### GOAL OF THE EXERCISE
Check every line of the records below for the string "GenerationSoftware", then report only how many lines have it.

(Design files in plain text)
┄┄┄┄┄┄┄┄┄┄

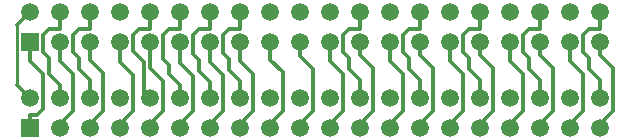
<source format=gbr>
G04 DipTrace 3.0.0.2*
G04 Bottom.gbr*
%MOMM*%
G04 #@! TF.FileFunction,Copper,L2,Bot*
G04 #@! TF.Part,Single*
G04 #@! TA.AperFunction,Conductor*
%ADD10C,0.254*%
%ADD13C,0.3048*%
G04 #@! TA.AperFunction,ComponentPad*
%ADD14R,1.5X1.5*%
%ADD15C,1.5*%
%FSLAX35Y35*%
G04*
G71*
G90*
G75*
G01*
G04 Bottom*
%LPD*%
X166333Y888000D2*
D13*
Y726640D1*
X275560Y617413D1*
Y325360D1*
X224760Y274560D1*
X165000D1*
Y164000D1*
X420333Y888000D2*
Y726640D1*
X529560Y617413D1*
Y310120D1*
X419000Y199560D1*
Y164000D1*
X674333Y888000D2*
Y734220D1*
X783560Y624993D1*
Y310120D1*
X673000Y199560D1*
Y164000D1*
X928333Y888000D2*
Y718990D1*
X1037560Y609763D1*
Y310120D1*
X927000Y199560D1*
Y164000D1*
X1182333Y888000D2*
Y672130D1*
X1291560Y562903D1*
Y310120D1*
X1181000Y199560D1*
Y164000D1*
X1436333Y888000D2*
Y713610D1*
X1545560Y604383D1*
Y310120D1*
X1435000Y199560D1*
Y164000D1*
X1690333Y888000D2*
Y720170D1*
X1799560Y610943D1*
Y310120D1*
X1689000Y199560D1*
Y164000D1*
X1944333Y888000D2*
Y731720D1*
X2053560Y622493D1*
Y310120D1*
X1943000Y199560D1*
Y164000D1*
X2198333Y888000D2*
Y741850D1*
X2307560Y632623D1*
Y310120D1*
X2197000Y199560D1*
Y164000D1*
X2452333Y888000D2*
Y769530D1*
X2561560Y660303D1*
Y310120D1*
X2451000Y199560D1*
Y164000D1*
X2706333Y888000D2*
Y726640D1*
X2815560Y617413D1*
Y310120D1*
X2705000Y199560D1*
Y164000D1*
X2960333Y888000D2*
Y777440D1*
X3069560Y668213D1*
Y310120D1*
X2959000Y199560D1*
Y164000D1*
X3214333Y888000D2*
Y726640D1*
X3323560Y617413D1*
Y310120D1*
X3213000Y199560D1*
Y164000D1*
X3468333Y888000D2*
Y777440D1*
X3577560Y668213D1*
Y310120D1*
X3467000Y199560D1*
Y164000D1*
X3722333Y888000D2*
Y726640D1*
X3831560Y617413D1*
Y310120D1*
X3721000Y199560D1*
Y164000D1*
X3976333Y888000D2*
Y777440D1*
X4085560Y668213D1*
Y310120D1*
X3975000Y199560D1*
Y164000D1*
X4230333Y888000D2*
Y726640D1*
X4339560Y617413D1*
Y310120D1*
X4229000Y199560D1*
Y164000D1*
X4484333Y888000D2*
Y777440D1*
X4593560Y668213D1*
Y310120D1*
X4483000Y199560D1*
Y164000D1*
X4738333Y888000D2*
Y726640D1*
X4847560Y617413D1*
Y310120D1*
X4737000Y199560D1*
Y164000D1*
X4992333Y888000D2*
Y777440D1*
X5101560Y668213D1*
Y310120D1*
X4991000Y199560D1*
Y164000D1*
X4992333Y1142000D2*
Y998560D1*
X4899700D1*
X4848900Y947760D1*
Y802170D1*
X4898360Y752710D1*
Y659260D1*
X4991000Y566620D1*
Y418000D1*
X4484333Y1142000D2*
Y998560D1*
X4391700D1*
X4340900Y947760D1*
Y802170D1*
X4390360Y752710D1*
Y659260D1*
X4483000Y566620D1*
Y418000D1*
X3976333Y1142000D2*
Y998560D1*
X3883700D1*
X3832900Y947760D1*
Y802170D1*
X3882360Y752710D1*
Y659260D1*
X3975000Y566620D1*
Y418000D1*
X3468333Y1142000D2*
Y998560D1*
X3375700D1*
X3324900Y947760D1*
Y802170D1*
X3374360Y752710D1*
Y659260D1*
X3467000Y566620D1*
Y418000D1*
X2960333Y1142000D2*
Y998560D1*
X2867700D1*
X2816900Y947760D1*
Y802170D1*
X2866360Y752710D1*
Y659260D1*
X2959000Y566620D1*
Y418000D1*
X166333Y1142000D2*
X55333Y1031000D1*
D10*
Y527667D1*
D13*
X165000Y418000D1*
X420333Y1142000D2*
Y998560D1*
X327700D1*
X276900Y947760D1*
Y802170D1*
X326360Y752710D1*
Y621200D1*
X419000Y528560D1*
Y418000D1*
X674333Y1142000D2*
Y998560D1*
X581700D1*
X530900Y947760D1*
Y802170D1*
X580360Y752710D1*
Y659260D1*
X673000Y566620D1*
Y418000D1*
X1182333Y1142000D2*
Y998560D1*
X1089700D1*
X1038900Y947760D1*
Y816110D1*
X1131533Y723477D1*
Y467467D1*
X1181000Y418000D1*
X1436333Y1142000D2*
Y998560D1*
X1343700D1*
X1292900Y947760D1*
Y747660D1*
X1342360Y698200D1*
Y621200D1*
X1435000Y528560D1*
Y418000D1*
X1690333Y1142000D2*
Y998560D1*
X1597700D1*
X1546900Y947760D1*
Y789140D1*
X1596360Y739680D1*
Y646230D1*
X1689000Y553590D1*
Y418000D1*
X1944333Y1142000D2*
Y998560D1*
X1851700D1*
X1800900Y947760D1*
Y795700D1*
X1850360Y746240D1*
Y652790D1*
X1943000Y560150D1*
Y418000D1*
D14*
X165000Y164000D3*
D15*
Y418000D3*
X419000Y164000D3*
Y418000D3*
X673000Y164000D3*
Y418000D3*
X927000Y164000D3*
Y418000D3*
X1181000Y164000D3*
Y418000D3*
X1435000Y164000D3*
Y418000D3*
X1689000Y164000D3*
Y418000D3*
X1943000Y164000D3*
Y418000D3*
X2197000Y164000D3*
Y418000D3*
X2451000Y164000D3*
Y418000D3*
X2705000Y164000D3*
Y418000D3*
X2959000Y164000D3*
Y418000D3*
X3213000Y164000D3*
Y418000D3*
X3467000Y164000D3*
Y418000D3*
X3721000Y164000D3*
Y418000D3*
X3975000Y164000D3*
Y418000D3*
X4229000Y164000D3*
Y418000D3*
X4483000Y164000D3*
Y418000D3*
X4737000Y164000D3*
Y418000D3*
X4991000Y164000D3*
Y418000D3*
D14*
X166333Y888000D3*
D15*
Y1142000D3*
X420333Y888000D3*
Y1142000D3*
X674333Y888000D3*
Y1142000D3*
X928333Y888000D3*
Y1142000D3*
X1182333Y888000D3*
Y1142000D3*
X1436333Y888000D3*
Y1142000D3*
X1690333Y888000D3*
Y1142000D3*
X1944333Y888000D3*
Y1142000D3*
X2198333Y888000D3*
Y1142000D3*
X2452333Y888000D3*
Y1142000D3*
X2706333Y888000D3*
Y1142000D3*
X2960333Y888000D3*
Y1142000D3*
X3214333Y888000D3*
Y1142000D3*
X3468333Y888000D3*
Y1142000D3*
X3722333Y888000D3*
Y1142000D3*
X3976333Y888000D3*
Y1142000D3*
X4230333Y888000D3*
Y1142000D3*
X4484333Y888000D3*
Y1142000D3*
X4738333Y888000D3*
Y1142000D3*
X4992333Y888000D3*
Y1142000D3*
M02*

</source>
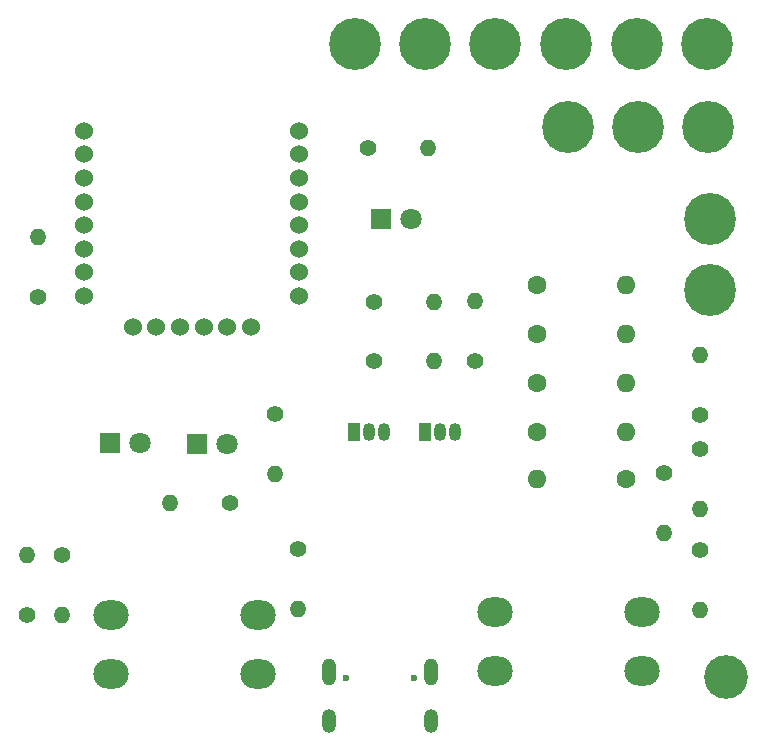
<source format=gbr>
%TF.GenerationSoftware,KiCad,Pcbnew,7.0.9*%
%TF.CreationDate,2024-01-07T00:29:14+01:00*%
%TF.ProjectId,esp32_programmer,65737033-325f-4707-926f-6772616d6d65,rev?*%
%TF.SameCoordinates,Original*%
%TF.FileFunction,Soldermask,Bot*%
%TF.FilePolarity,Negative*%
%FSLAX46Y46*%
G04 Gerber Fmt 4.6, Leading zero omitted, Abs format (unit mm)*
G04 Created by KiCad (PCBNEW 7.0.9) date 2024-01-07 00:29:14*
%MOMM*%
%LPD*%
G01*
G04 APERTURE LIST*
%ADD10C,1.400000*%
%ADD11O,1.400000X1.400000*%
%ADD12C,1.600000*%
%ADD13O,1.600000X1.600000*%
%ADD14C,0.700000*%
%ADD15C,4.400000*%
%ADD16O,3.000000X2.500000*%
%ADD17R,1.800000X1.800000*%
%ADD18C,1.800000*%
%ADD19C,1.524000*%
%ADD20C,3.700000*%
%ADD21R,1.050000X1.500000*%
%ADD22O,1.050000X1.500000*%
%ADD23C,0.600000*%
%ADD24O,1.200000X2.300000*%
%ADD25O,1.200000X2.000000*%
G04 APERTURE END LIST*
D10*
%TO.C,R8*%
X149000000Y-131000000D03*
D11*
X149000000Y-136080000D03*
%TD*%
D12*
%TO.C,C3*%
X135250000Y-116850000D03*
D13*
X142750000Y-116850000D03*
%TD*%
D14*
%TO.C,PIN0*%
X124080000Y-88138000D03*
X124563274Y-86971274D03*
X124563274Y-89304726D03*
X125730000Y-86488000D03*
D15*
X125730000Y-88138000D03*
D14*
X125730000Y-89788000D03*
X126896726Y-86971274D03*
X126896726Y-89304726D03*
X127380000Y-88138000D03*
%TD*%
D10*
%TO.C,R7*%
X120920000Y-97000000D03*
D11*
X126000000Y-97000000D03*
%TD*%
D10*
%TO.C,R3*%
X121460000Y-115000000D03*
D11*
X126540000Y-115000000D03*
%TD*%
D12*
%TO.C,C5*%
X142750000Y-125000000D03*
D13*
X135250000Y-125000000D03*
%TD*%
D10*
%TO.C,R1*%
X115025581Y-130911470D03*
D11*
X115025581Y-135991470D03*
%TD*%
D14*
%TO.C,PIN2*%
X118183274Y-88166726D03*
X118666548Y-87000000D03*
X118666548Y-89333452D03*
X119833274Y-86516726D03*
D15*
X119833274Y-88166726D03*
D14*
X119833274Y-89816726D03*
X121000000Y-87000000D03*
X121000000Y-89333452D03*
X121483274Y-88166726D03*
%TD*%
D16*
%TO.C,SW2*%
X131652143Y-136270872D03*
X144152143Y-136270872D03*
X131652143Y-141270872D03*
X144152143Y-141270872D03*
%TD*%
D10*
%TO.C,R6*%
X92000000Y-136540000D03*
D11*
X92000000Y-131460000D03*
%TD*%
D17*
%TO.C,D2*%
X106460000Y-122000000D03*
D18*
X109000000Y-122000000D03*
%TD*%
D17*
%TO.C,D3*%
X99060000Y-121920000D03*
D18*
X101600000Y-121920000D03*
%TD*%
D10*
%TO.C,R10*%
X149000000Y-122460000D03*
D11*
X149000000Y-127540000D03*
%TD*%
D17*
%TO.C,D1*%
X122000000Y-103000000D03*
D18*
X124540000Y-103000000D03*
%TD*%
D14*
%TO.C,PIN16*%
X148000000Y-88166726D03*
X148483274Y-87000000D03*
X148483274Y-89333452D03*
X149650000Y-86516726D03*
D15*
X149650000Y-88166726D03*
D14*
X149650000Y-89816726D03*
X150816726Y-87000000D03*
X150816726Y-89333452D03*
X151300000Y-88166726D03*
%TD*%
D16*
%TO.C,SW1*%
X111622018Y-141489551D03*
X99122018Y-141489551D03*
X111622018Y-136489551D03*
X99122018Y-136489551D03*
%TD*%
D19*
%TO.C,U2*%
X96900000Y-95500000D03*
X96900000Y-97500000D03*
X96900000Y-99500000D03*
X96900000Y-101500000D03*
X96900000Y-103500000D03*
X96900000Y-105500000D03*
X96900000Y-107500000D03*
X96900000Y-109500000D03*
X101000000Y-112100000D03*
X103000000Y-112100000D03*
X105000000Y-112100000D03*
X107000000Y-112100000D03*
X109000000Y-112100000D03*
X111000000Y-112100000D03*
X115100000Y-109500000D03*
X115100000Y-107500000D03*
X115100000Y-105500000D03*
X115100000Y-103500000D03*
X115100000Y-101500000D03*
X115100000Y-99500000D03*
X115100000Y-97500000D03*
X115100000Y-95500000D03*
%TD*%
D14*
%TO.C,PIN15*%
X142000000Y-88166726D03*
X142483274Y-87000000D03*
X142483274Y-89333452D03*
X143650000Y-86516726D03*
D15*
X143650000Y-88166726D03*
D14*
X143650000Y-89816726D03*
X144816726Y-87000000D03*
X144816726Y-89333452D03*
X145300000Y-88166726D03*
%TD*%
%TO.C,GND*%
X148183274Y-109000000D03*
X148666548Y-107833274D03*
X148666548Y-110166726D03*
X149833274Y-107350000D03*
D15*
X149833274Y-109000000D03*
D14*
X149833274Y-110650000D03*
X151000000Y-107833274D03*
X151000000Y-110166726D03*
X151483274Y-109000000D03*
%TD*%
%TO.C,+5V*%
X148183274Y-103000000D03*
X148666548Y-101833274D03*
X148666548Y-104166726D03*
X149833274Y-101350000D03*
D15*
X149833274Y-103000000D03*
D14*
X149833274Y-104650000D03*
X151000000Y-101833274D03*
X151000000Y-104166726D03*
X151483274Y-103000000D03*
%TD*%
D10*
%TO.C,R5*%
X95000000Y-131460000D03*
D11*
X95000000Y-136540000D03*
%TD*%
D14*
%TO.C,TX*%
X143783274Y-96866726D03*
X142616548Y-96383452D03*
X144950000Y-96383452D03*
X142133274Y-95216726D03*
D15*
X143783274Y-95216726D03*
D14*
X145433274Y-95216726D03*
X142616548Y-94050000D03*
X144950000Y-94050000D03*
X143783274Y-93566726D03*
%TD*%
D10*
%TO.C,R11*%
X149000000Y-119540000D03*
D11*
X149000000Y-114460000D03*
%TD*%
D12*
%TO.C,C2*%
X135250000Y-112700000D03*
D13*
X142750000Y-112700000D03*
%TD*%
D12*
%TO.C,C1*%
X135250000Y-108550000D03*
D13*
X142750000Y-108550000D03*
%TD*%
D12*
%TO.C,C4*%
X135250000Y-121000000D03*
D13*
X142750000Y-121000000D03*
%TD*%
D20*
%TO.C,H13*%
X151250000Y-141750000D03*
%TD*%
D10*
%TO.C,R13*%
X146000000Y-124460000D03*
D11*
X146000000Y-129540000D03*
%TD*%
D14*
%TO.C,BOOT*%
X136000000Y-88166726D03*
X136483274Y-87000000D03*
X136483274Y-89333452D03*
X137650000Y-86516726D03*
D15*
X137650000Y-88166726D03*
D14*
X137650000Y-89816726D03*
X138816726Y-87000000D03*
X138816726Y-89333452D03*
X139300000Y-88166726D03*
%TD*%
%TO.C,RX*%
X137833274Y-96866726D03*
X136666548Y-96383452D03*
X139000000Y-96383452D03*
X136183274Y-95216726D03*
D15*
X137833274Y-95216726D03*
D14*
X139483274Y-95216726D03*
X136666548Y-94050000D03*
X139000000Y-94050000D03*
X137833274Y-93566726D03*
%TD*%
D21*
%TO.C,Q2*%
X125730000Y-121000000D03*
D22*
X127000000Y-121000000D03*
X128270000Y-121000000D03*
%TD*%
D21*
%TO.C,Q1*%
X119730000Y-121000000D03*
D22*
X121000000Y-121000000D03*
X122270000Y-121000000D03*
%TD*%
D10*
%TO.C,R14*%
X109220000Y-127000000D03*
D11*
X104140000Y-127000000D03*
%TD*%
D10*
%TO.C,R2*%
X121460000Y-110000000D03*
D11*
X126540000Y-110000000D03*
%TD*%
D10*
%TO.C,R9*%
X113000000Y-119460000D03*
D11*
X113000000Y-124540000D03*
%TD*%
D10*
%TO.C,R12*%
X93000000Y-109540000D03*
D11*
X93000000Y-104460000D03*
%TD*%
D14*
%TO.C,nRST*%
X149733274Y-96866726D03*
X148566548Y-96383452D03*
X150900000Y-96383452D03*
X148083274Y-95216726D03*
D15*
X149733274Y-95216726D03*
D14*
X151383274Y-95216726D03*
X148566548Y-94050000D03*
X150900000Y-94050000D03*
X149733274Y-93566726D03*
%TD*%
D10*
%TO.C,R4*%
X130000000Y-115000000D03*
D11*
X130000000Y-109920000D03*
%TD*%
D14*
%TO.C,EN*%
X130000000Y-88166726D03*
X130483274Y-87000000D03*
X130483274Y-89333452D03*
X131650000Y-86516726D03*
D15*
X131650000Y-88166726D03*
D14*
X131650000Y-89816726D03*
X132816726Y-87000000D03*
X132816726Y-89333452D03*
X133300000Y-88166726D03*
%TD*%
D23*
%TO.C,P1*%
X119030000Y-141800000D03*
X124810000Y-141800000D03*
D24*
X117595000Y-141300000D03*
D25*
X117595000Y-145500000D03*
D24*
X126245000Y-141300000D03*
D25*
X126245000Y-145500000D03*
%TD*%
M02*

</source>
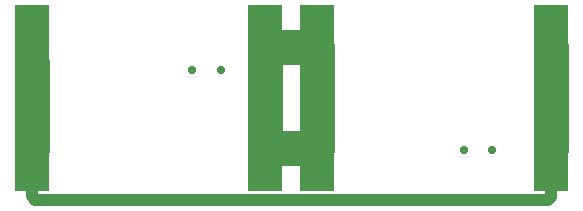
<source format=gtl>
G04*
G04 #@! TF.GenerationSoftware,Altium Limited,Altium Designer,19.1.5 (86)*
G04*
G04 Layer_Physical_Order=1*
G04 Layer_Color=255*
%FSLAX25Y25*%
%MOIN*%
G70*
G01*
G75*
%ADD11R,0.11811X0.28150*%
%ADD14C,0.11811*%
%ADD15C,0.03937*%
%ADD16C,0.01000*%
%ADD17C,0.02756*%
%ADD18C,0.02362*%
D11*
X88976Y20866D02*
D03*
X11024D02*
D03*
X106299D02*
D03*
X184252D02*
D03*
X88976Y54724D02*
D03*
X11024D02*
D03*
X106299D02*
D03*
X184252D02*
D03*
D14*
X105905Y21260D02*
X106299Y20866D01*
X88976Y54724D02*
X106299D01*
X88976Y21260D02*
X105905D01*
X11024Y31496D02*
Y44488D01*
X106299Y31496D02*
Y44882D01*
Y50000D01*
X11024Y44488D02*
Y49606D01*
Y26378D02*
Y31496D01*
X88976Y26378D02*
Y31496D01*
Y44882D01*
X106299Y50000D02*
Y54724D01*
Y25984D02*
Y31496D01*
Y21063D02*
Y25984D01*
Y20866D02*
Y21063D01*
X184252Y50394D02*
Y54724D01*
Y44882D02*
Y50394D01*
Y31496D02*
Y44882D01*
Y26378D02*
Y31496D01*
Y21260D02*
Y26378D01*
Y20866D02*
Y21260D01*
X11024D02*
Y26378D01*
Y20866D02*
Y21260D01*
X88976Y50000D02*
Y54724D01*
Y44882D02*
Y50000D01*
Y21260D02*
Y26378D01*
D15*
X12319Y3823D02*
X183236D01*
X184252Y4839D01*
Y11024D01*
X11024Y5118D02*
Y11417D01*
Y5118D02*
X12319Y3823D01*
D16*
X184252Y16142D02*
Y20866D01*
Y11024D02*
Y16142D01*
X11024D02*
Y20866D01*
Y11417D02*
Y16142D01*
D17*
X64567Y47244D02*
D03*
X74016D02*
D03*
X164567Y20472D02*
D03*
X155118D02*
D03*
D18*
X88976Y55118D02*
D03*
Y60236D02*
D03*
Y65354D02*
D03*
Y50000D02*
D03*
Y44882D02*
D03*
Y31496D02*
D03*
X106398Y65059D02*
D03*
X106299Y60236D02*
D03*
Y55512D02*
D03*
Y50000D02*
D03*
Y44882D02*
D03*
Y31496D02*
D03*
Y25984D02*
D03*
Y21063D02*
D03*
Y16142D02*
D03*
Y11024D02*
D03*
X184252Y65354D02*
D03*
Y60236D02*
D03*
Y50394D02*
D03*
Y55118D02*
D03*
Y44882D02*
D03*
Y31496D02*
D03*
Y26378D02*
D03*
Y21260D02*
D03*
Y16142D02*
D03*
Y11024D02*
D03*
X11024Y64961D02*
D03*
Y59842D02*
D03*
Y49606D02*
D03*
Y54724D02*
D03*
Y44488D02*
D03*
Y11417D02*
D03*
Y31496D02*
D03*
Y26378D02*
D03*
Y21260D02*
D03*
Y16142D02*
D03*
X88976Y11024D02*
D03*
Y16142D02*
D03*
Y21260D02*
D03*
Y26378D02*
D03*
M02*

</source>
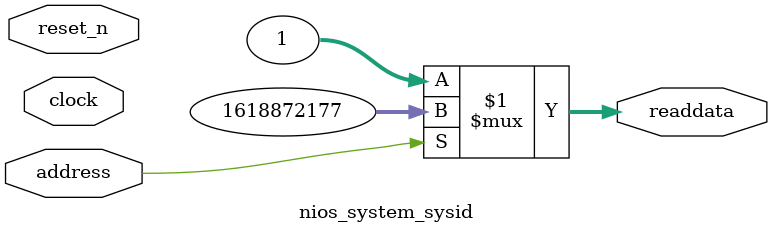
<source format=v>



// synthesis translate_off
`timescale 1ns / 1ps
// synthesis translate_on

// turn off superfluous verilog processor warnings 
// altera message_level Level1 
// altera message_off 10034 10035 10036 10037 10230 10240 10030 

module nios_system_sysid (
               // inputs:
                address,
                clock,
                reset_n,

               // outputs:
                readdata
             )
;

  output  [ 31: 0] readdata;
  input            address;
  input            clock;
  input            reset_n;

  wire    [ 31: 0] readdata;
  //control_slave, which is an e_avalon_slave
  assign readdata = address ? 1618872177 : 1;

endmodule



</source>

┄┄┄┄┄┄┄┄┄┄

### REPLY TO THE EXERCISE
2